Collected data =
+ + + + + + +

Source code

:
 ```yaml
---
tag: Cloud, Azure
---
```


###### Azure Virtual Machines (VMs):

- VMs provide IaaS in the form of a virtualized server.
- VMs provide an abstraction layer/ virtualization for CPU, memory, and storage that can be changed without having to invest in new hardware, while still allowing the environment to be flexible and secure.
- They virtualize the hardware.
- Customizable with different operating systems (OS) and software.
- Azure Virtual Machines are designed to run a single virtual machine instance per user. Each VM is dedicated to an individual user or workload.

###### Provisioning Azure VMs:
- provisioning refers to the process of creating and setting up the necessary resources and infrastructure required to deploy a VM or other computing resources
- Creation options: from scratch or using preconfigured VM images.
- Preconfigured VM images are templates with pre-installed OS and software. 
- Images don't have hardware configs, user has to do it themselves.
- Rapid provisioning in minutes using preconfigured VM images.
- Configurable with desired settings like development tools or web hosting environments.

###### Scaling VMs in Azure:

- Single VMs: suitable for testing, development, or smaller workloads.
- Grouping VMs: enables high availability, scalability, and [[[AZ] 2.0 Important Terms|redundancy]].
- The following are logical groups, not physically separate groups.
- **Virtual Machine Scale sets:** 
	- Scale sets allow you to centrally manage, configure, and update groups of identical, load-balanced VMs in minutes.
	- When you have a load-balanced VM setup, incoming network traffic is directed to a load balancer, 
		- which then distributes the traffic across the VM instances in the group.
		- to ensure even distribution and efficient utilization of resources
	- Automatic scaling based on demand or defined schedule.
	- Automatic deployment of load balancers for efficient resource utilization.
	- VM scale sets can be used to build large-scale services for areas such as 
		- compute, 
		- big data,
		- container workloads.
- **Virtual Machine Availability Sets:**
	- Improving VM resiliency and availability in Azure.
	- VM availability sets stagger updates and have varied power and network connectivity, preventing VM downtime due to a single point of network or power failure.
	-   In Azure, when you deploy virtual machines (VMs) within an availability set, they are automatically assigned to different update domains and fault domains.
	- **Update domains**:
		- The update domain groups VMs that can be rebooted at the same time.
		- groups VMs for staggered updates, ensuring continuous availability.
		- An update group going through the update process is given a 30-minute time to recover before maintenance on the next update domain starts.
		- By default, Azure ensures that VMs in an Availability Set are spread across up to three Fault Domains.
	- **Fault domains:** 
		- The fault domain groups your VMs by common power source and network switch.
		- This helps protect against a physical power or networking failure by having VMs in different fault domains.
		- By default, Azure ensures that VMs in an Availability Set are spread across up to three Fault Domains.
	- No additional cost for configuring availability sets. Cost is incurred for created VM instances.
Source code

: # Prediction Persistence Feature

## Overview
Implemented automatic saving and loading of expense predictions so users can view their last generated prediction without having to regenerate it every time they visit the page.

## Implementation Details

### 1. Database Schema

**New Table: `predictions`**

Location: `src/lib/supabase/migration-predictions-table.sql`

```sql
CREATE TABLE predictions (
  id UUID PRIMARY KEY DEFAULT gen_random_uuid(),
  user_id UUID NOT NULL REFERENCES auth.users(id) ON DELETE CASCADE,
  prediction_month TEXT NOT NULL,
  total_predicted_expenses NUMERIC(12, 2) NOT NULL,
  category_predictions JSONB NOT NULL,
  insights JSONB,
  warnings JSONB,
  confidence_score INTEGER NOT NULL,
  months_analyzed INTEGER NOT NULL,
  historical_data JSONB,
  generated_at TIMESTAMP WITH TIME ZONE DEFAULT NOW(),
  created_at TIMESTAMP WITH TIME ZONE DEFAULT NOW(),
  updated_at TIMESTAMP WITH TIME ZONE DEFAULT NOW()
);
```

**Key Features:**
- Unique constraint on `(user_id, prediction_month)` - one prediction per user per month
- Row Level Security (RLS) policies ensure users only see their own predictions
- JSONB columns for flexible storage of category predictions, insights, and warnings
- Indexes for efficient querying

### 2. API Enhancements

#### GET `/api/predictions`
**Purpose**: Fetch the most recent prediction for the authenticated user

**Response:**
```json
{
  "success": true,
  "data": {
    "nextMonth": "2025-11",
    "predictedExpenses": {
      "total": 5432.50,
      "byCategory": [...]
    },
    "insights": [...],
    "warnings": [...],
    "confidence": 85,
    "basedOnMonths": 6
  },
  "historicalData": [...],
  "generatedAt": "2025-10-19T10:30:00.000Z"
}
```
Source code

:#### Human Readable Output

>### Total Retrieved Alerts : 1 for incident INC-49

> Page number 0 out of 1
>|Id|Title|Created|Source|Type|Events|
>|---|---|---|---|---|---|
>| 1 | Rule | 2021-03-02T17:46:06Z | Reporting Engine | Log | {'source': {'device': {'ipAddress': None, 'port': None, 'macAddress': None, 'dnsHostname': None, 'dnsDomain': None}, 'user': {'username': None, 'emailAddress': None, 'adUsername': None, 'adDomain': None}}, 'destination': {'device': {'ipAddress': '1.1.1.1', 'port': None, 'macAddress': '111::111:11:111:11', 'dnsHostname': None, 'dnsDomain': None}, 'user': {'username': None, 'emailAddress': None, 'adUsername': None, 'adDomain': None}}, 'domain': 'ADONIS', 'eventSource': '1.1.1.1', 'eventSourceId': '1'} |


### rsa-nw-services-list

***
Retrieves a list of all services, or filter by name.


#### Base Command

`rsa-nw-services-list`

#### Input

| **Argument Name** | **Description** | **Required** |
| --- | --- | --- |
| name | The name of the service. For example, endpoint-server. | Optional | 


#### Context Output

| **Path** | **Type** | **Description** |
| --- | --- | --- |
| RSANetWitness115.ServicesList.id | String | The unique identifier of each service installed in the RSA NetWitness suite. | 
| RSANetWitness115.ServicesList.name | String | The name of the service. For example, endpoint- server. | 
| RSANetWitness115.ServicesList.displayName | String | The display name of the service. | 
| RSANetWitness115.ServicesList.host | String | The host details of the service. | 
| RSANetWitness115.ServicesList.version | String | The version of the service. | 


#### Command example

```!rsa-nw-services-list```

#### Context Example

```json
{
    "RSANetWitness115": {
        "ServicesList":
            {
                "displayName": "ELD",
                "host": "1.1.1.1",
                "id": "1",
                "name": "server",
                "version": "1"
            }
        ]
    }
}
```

+ + + + + + +

What the task requires = Tell how many lines in the entries above include the string "TIMESTAMP", and write nothing but the number.

Response below = 3